We can notice how art-related words disappeared.

**Eigenvector centrality**

With eigenvector centrality, we can consider the importance of hashtags based on the centrality of their direct links:

In [None]:
#Eigenvector centrality (unweighted)
eigenvector_centrality_u = nx.eigenvector_centrality(G)
eigenvectorsu = list(eigenvector_centrality_u.items())
eigenvectorsu = [(x,round(y,3)) for (x,y) in eigenvectorsu]
eigenvectorsu.sort(key = lambda x: x[1],reverse=True)

In [None]:
eigenvectorsu[:10]

[('#blacklivesmatter', 0.404),
 ('#blm', 0.358),
 ('#black', 0.187),
 ('#racism', 0.143),
 ('#lives', 0.128),
 ('#matter', 0.114),
 ('#equality', 0.109),
 ('#art', 0.103),
 ('#georgefloyd', 0.1),
 ('#love', 0.096)]

In [None]:
#Eigenvector centrality 
eigenvector_centrality_weighted = nx.eigenvector_centrality(G, weight='weight')
eigenvectors = list(eigenvector_centrality_weighted.items())
eigenvectors = [(x,round(y,3)) for (x,y) in eigenvectors]
eigenvectors.sort(key = lambda x: x[1],reverse=True)

In [None]:
eigenvectors[:10]

[('#blacklivesmatter', 0.44),
 ('#art', 0.374),
 ('#blm', 0.358),
 ('#racism', 0.309),
 ('#artists', 0.267),
 ('#crisisart', 0.267),
 ('#hate', 0.267),
 ('#whitepower', 0.267),
 ('#kkk', 0.267),
 ('#photography', 0.155)]

We can notice how the *#art* words returned as an important word.

**Network visualization**

To have a good visualization of this network, it can be useful to explore different packages from NetworkX.

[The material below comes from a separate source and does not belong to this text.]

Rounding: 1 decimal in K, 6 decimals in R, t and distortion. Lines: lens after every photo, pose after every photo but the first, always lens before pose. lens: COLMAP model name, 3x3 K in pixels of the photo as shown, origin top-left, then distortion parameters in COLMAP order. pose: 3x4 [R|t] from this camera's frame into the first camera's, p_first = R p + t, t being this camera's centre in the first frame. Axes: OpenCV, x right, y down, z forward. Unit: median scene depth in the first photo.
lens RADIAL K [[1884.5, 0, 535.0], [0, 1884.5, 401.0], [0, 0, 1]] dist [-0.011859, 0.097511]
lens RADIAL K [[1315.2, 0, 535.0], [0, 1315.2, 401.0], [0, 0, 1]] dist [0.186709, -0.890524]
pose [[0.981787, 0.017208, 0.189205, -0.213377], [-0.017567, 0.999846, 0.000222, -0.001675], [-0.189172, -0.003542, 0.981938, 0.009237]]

With the hashed code below, you can save the graphic representation of the network in html format:

In [None]:
#*NETWORK VISUALIZATION
#net = Network(notebook = True)
#net.from_nx(G)

#net.show("network.html")

You can also export the graph in graphml format to explore and visualize it with other software:

In [None]:
nx.write_graphml(G,"hashtagnetwork_BLM.graphml")